Yet despite the financial crisis, most people went on with their daily lives, doing the routine, ordinary things, albeit often in scaled-back ways.

A new oral history project at the University of Illinois is helping to recover the routine and preserve the ordinary in one realm of that extraordinary era – collegiate life.

The project, “Student Life During the Great Depression, 1928-1938,” is recording the memories of some 40 UI alumni who experienced the Depression as undergraduates.

Life during the Depression.

In addition to their memories of college life, including the material compromises they, their families and friends had to make, the former students are contributing photos and other mementos – varsity letter sweaters, track shoes, wooden sorority pins – that document their experiences during that decade.

“The historical significance of the time period, the lack of first-hand accounts in archival holdings and the fact that alumni from this era are well into their 80s and 90s, make documenting their experiences urgently important,” said Ellen Swain, the project leader and the archivist for the UI’s Student Life and Culture Archives.

Key perspective.

After they have been critically evaluated, the interviews will provide “a missing student voice or perspective on what it meant to attend at least one large university during an economic depression,” Swain said.

The project also traces changes in student life and culture, since it compares student activities of this era with those of the preceding decade – “a time of flourishing extracurricular activity,” she said.

In 1931, UI administrators relaxed the rules, believing that students should take more initiative and responsibility for their actions.

Despite this increased freedom, Depression-era students became more serious about their studies and less involved in campus organizations.

Recalling memories.

Still, the participants recall fond memories of raccoon coats; colored caps, scarves and feathers to depict class rank; women’s social teas; Coke dates – and even cheaper, tennis dates; mailing laundry home; and working in food service to be assured of the next meal.

“The cook always saw that I got the best food,” said Sidney Dilks, class of 1928.

Dilks also recalled a 1924 football game.
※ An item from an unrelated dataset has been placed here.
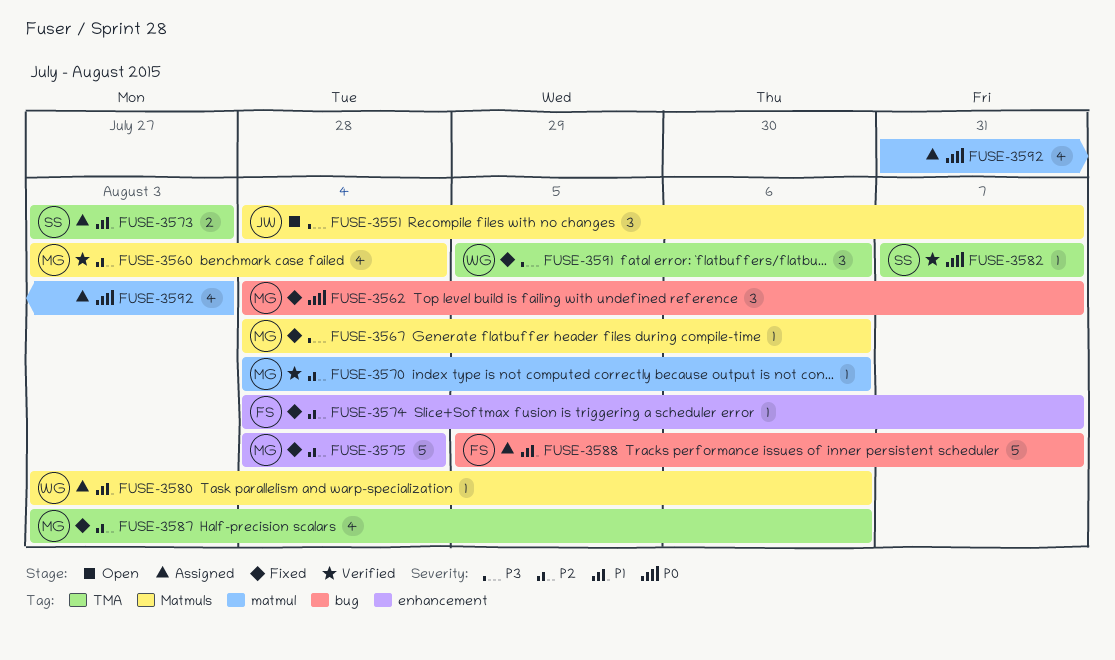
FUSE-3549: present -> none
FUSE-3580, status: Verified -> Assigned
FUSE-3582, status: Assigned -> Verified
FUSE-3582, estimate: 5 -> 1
While Red Grange was pulverizing Michigan on the field, another drama played off the field.

Dozens of fans, having become stuck in the mud as they tried to get into the game, had to be plucked out of the muck, often leaving their shoes and boots behind.

Dilks also remembered waking up on winter mornings and finding his blankets dusted with snow; the windows of his fraternity house had screens, but no glass.

Sticking together.

More than anything else, the alums remembered good times and camaraderie.

“We were all in the same boat,” said Kathryn G. Hansen, class of 1934, “so we became a very, very close group.”